ABOUT THIS TASK
State how many lines of the data contain the word "Club", and write nothing besides the number.

DATA FOR THIS TASK
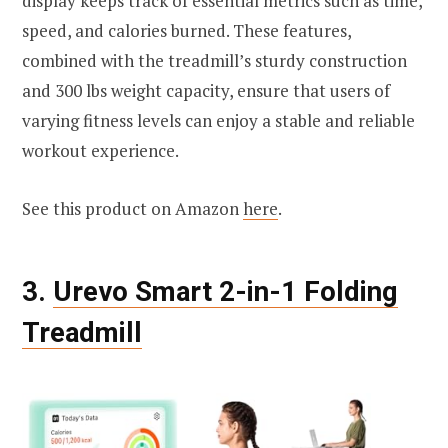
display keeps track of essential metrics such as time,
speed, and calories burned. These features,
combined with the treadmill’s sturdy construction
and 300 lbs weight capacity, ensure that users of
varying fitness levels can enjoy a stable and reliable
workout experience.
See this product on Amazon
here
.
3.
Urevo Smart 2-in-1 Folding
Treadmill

--

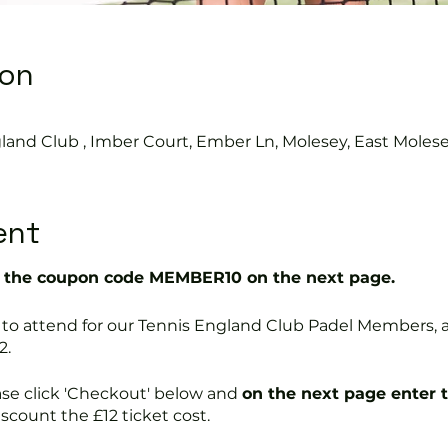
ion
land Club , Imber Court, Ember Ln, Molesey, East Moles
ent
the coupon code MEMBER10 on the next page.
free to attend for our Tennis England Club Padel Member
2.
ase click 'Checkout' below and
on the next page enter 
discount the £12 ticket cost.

* * *

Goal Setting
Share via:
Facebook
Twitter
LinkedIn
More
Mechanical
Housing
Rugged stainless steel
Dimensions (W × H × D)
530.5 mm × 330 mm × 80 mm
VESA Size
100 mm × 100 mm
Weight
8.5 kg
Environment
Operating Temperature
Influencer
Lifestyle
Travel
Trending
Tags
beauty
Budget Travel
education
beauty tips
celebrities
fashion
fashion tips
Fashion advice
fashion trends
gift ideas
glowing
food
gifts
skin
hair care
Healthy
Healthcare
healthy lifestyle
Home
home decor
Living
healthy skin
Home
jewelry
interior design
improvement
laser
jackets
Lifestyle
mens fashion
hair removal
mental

RESPONSE BELOW
2